Le fossé entre la classe dirigeante et le peuple, et la condescendance avec laquelle la première considère le second sont au coeur des propos de l’auteur. Marc Dugain dans Ils vont tuer Robert Kennedy fait des États-Unis une république bananière qui n’a rien à envier à certains régimes autoritaires. Il évoque notamment la conception particulière qu’à l’Amérique de la démocratie.
La démocratie ne doit et ne peut s’exercer que dans un cadre qui défend scrupuleusement l’avidité d’une minorité, en laissant croire aux masses incultes qu’elle oeuvre pour un bien-être qui, sans son réalisme scrupuleux, serait livré à des idéologies liberticides.
Robert Kennedy survivra à la mort de son frère aîné et se trouvera par la suite dans une situation inextricable. Obligé de collaborer avec les assassins de son frère tout en maintenant un devoir de mutisme pour ne pas fragiliser le mythe. Marc Dugain déroule sa conception fine de l’histoire américaine sous une plume savoureuse. Il peint le portrait d’un homme qui sera constamment partagé entre la culpabilité de son héritage et la volonté de s’en démarquer.

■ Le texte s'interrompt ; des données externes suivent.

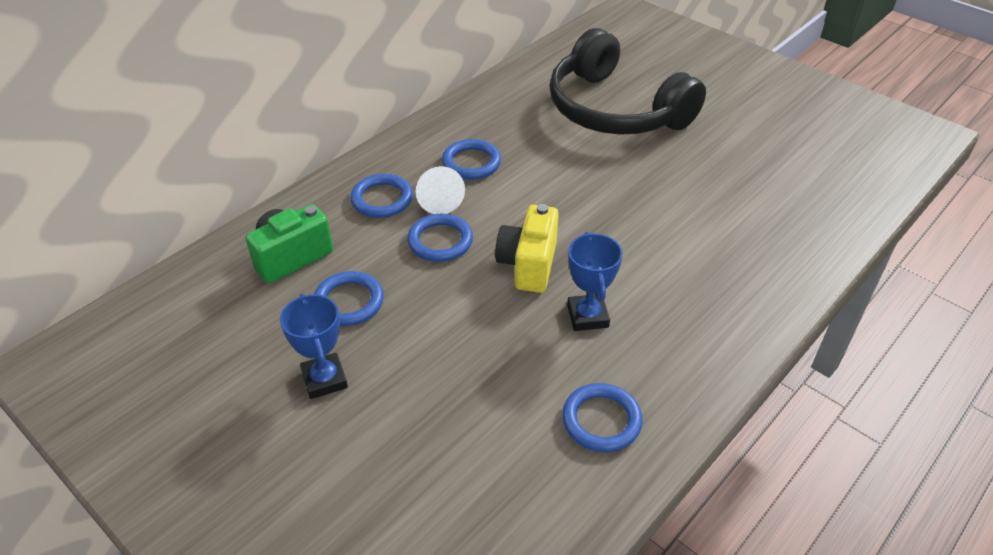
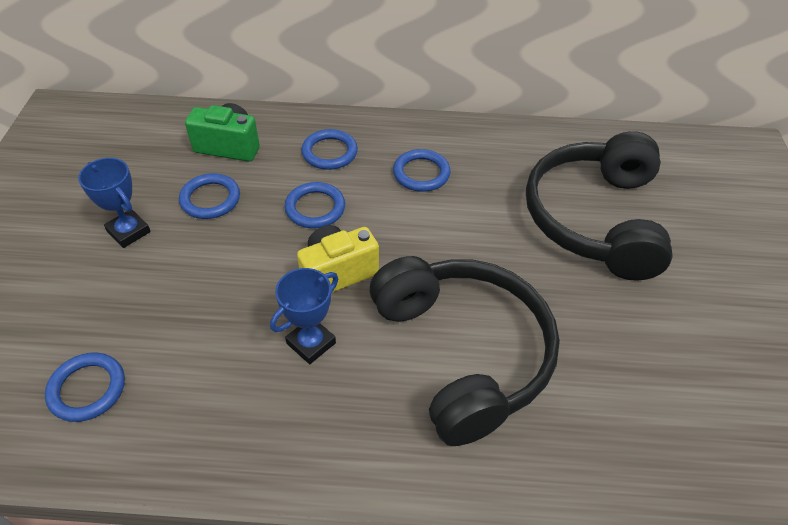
camera: 50 degrees right, 5 degrees up
(324, 379) = (129, 231): blue trophy -> blue trophy turned 75 degrees counterclockwise
(439, 200) = (359, 181): white cone -> none
(601, 420) = (200, 416): blue ring -> blue ring (87, 389)
(674, 239) = (464, 353): none -> black headphones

La petite histoire : une enquête sur un double suicide aux circonstances douteuses
Marc Dugain a fait le choix d’une construction narrative lui permettant de mener de front deux histoires intimement liées. Dans son enfance, le narrateur a vécu un drame familial terrible. La version officielle atteste d’un double suicide. Sa mère se serait tirée une balle dans la tête en 1967, et son père l’aura suivi peu de temps après, et se serait donné la mort le jour de l’assassinat de Robert Kennedy, le 5 juin 1968, en précipitant sa voiture dans un ravin. Tout aurait pu s’arrêter là, mais le narrateur soulève de nombreuses interrogations insinuant le doute dans l’esprit du lecteur. Il semblerait que l’angle formé par le poignet de sa mère et l’arme n’aurait pas pu lui permettre de se donner la mort, deux hommes auraient été vus en train de roder autour du domicile familial quelques jours avant le drame, et la compagnie d’assurance refusant l’indemnisation en cas de suicide, verse la prime d’assurance à son fils. Or tout le monde sait bien qu’aucune compagnie d’assurance ne s’amuserait à indemniser ses clients sans que ceux-ci aient honoré leur part du contrat. Le narrateur remonte pas à pas le cours de son histoire et nous entraîne avec lui dans l’univers mystérieux des services secrets et de la diplomatie mondiale. La frontière entre la fiction et la réalité n’est jamais clairement définie mais là n’est pas l’important. On se laisse porter par cette histoire familiale inquiétante, où le père, psychiatre spécialiste de l’hypnose, se voit dans l’obligation de quitter la France pour échapper à un complot visant à le discréditer et croisera la route de celui qui aurait pu succéder à son frère.
Conclusion
Marc Dugain signe avec Ils vont tuer Robert Kennedy un roman savoureux, une lecture hybride entre le thriller familial haletant et un récit historique romancé. Si les propos tenus peuvent ne pas être partagés par le lecteur, en aucun cas l’auteur impose son avis de manière catégorique et sans l’étayer au préalable. L’écriture est extrêmement fluide et entraînante, ce qui n’était pas évident au vue de la quantité d’informations dispensée.